WORK INSTRUCTIONS ▸ Print exactly the line with "那些名嘴们在讲到黄光芹这档子" and every line after it, through the final line of the material below.

SUPPLIED INFORMATION ▸
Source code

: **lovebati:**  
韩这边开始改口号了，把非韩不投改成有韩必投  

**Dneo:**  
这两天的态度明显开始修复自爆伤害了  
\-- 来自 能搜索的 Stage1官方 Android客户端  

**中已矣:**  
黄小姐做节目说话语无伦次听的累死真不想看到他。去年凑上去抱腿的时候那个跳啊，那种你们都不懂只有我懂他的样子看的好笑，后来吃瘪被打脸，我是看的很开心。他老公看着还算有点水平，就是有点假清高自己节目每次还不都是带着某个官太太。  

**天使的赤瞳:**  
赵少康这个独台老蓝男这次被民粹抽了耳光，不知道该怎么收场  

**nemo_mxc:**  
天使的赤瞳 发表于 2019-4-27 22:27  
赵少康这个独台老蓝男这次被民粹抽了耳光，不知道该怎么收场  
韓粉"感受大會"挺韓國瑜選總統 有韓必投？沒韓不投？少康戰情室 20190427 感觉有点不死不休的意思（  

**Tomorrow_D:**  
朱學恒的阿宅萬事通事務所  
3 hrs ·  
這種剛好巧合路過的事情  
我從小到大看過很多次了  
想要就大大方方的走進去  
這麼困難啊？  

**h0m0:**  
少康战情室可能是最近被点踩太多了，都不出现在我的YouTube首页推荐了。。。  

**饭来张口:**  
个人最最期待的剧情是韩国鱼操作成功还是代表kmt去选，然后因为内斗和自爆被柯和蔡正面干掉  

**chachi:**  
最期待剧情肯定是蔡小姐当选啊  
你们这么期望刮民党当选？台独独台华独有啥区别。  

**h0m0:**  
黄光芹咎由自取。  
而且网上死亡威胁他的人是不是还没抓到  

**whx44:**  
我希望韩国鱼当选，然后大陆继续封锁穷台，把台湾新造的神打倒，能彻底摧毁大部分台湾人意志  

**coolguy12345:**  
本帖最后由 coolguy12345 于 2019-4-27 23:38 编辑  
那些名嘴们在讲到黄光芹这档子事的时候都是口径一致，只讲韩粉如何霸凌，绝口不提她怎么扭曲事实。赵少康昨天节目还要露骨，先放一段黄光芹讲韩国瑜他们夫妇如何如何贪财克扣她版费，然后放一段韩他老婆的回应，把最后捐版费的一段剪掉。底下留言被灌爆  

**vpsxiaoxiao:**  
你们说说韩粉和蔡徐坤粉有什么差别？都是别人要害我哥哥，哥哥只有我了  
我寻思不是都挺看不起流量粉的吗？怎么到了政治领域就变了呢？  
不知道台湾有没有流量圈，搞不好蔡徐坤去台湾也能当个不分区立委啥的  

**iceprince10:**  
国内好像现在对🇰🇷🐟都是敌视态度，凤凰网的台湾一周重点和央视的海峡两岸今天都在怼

TASK OUTPUT ▸
那些名嘴们在讲到黄光芹这档子事的时候都是口径一致，只讲韩粉如何霸凌，绝口不提她怎么扭曲事实。赵少康昨天节目还要露骨，先放一段黄光芹讲韩国瑜他们夫妇如何如何贪财克扣她版费，然后放一段韩他老婆的回应，把最后捐版费的一段剪掉。底下留言被灌爆  

**vpsxiaoxiao:**  
你们说说韩粉和蔡徐坤粉有什么差别？都是别人要害我哥哥，哥哥只有我了  
我寻思不是都挺看不起流量粉的吗？怎么到了政治领域就变了呢？  
不知道台湾有没有流量圈，搞不好蔡徐坤去台湾也能当个不分区立委啥的  

**iceprince10:**  
国内好像现在对🇰🇷🐟都是敌视态度，凤凰网的台湾一周重点和央视的海峡两岸今天都在怼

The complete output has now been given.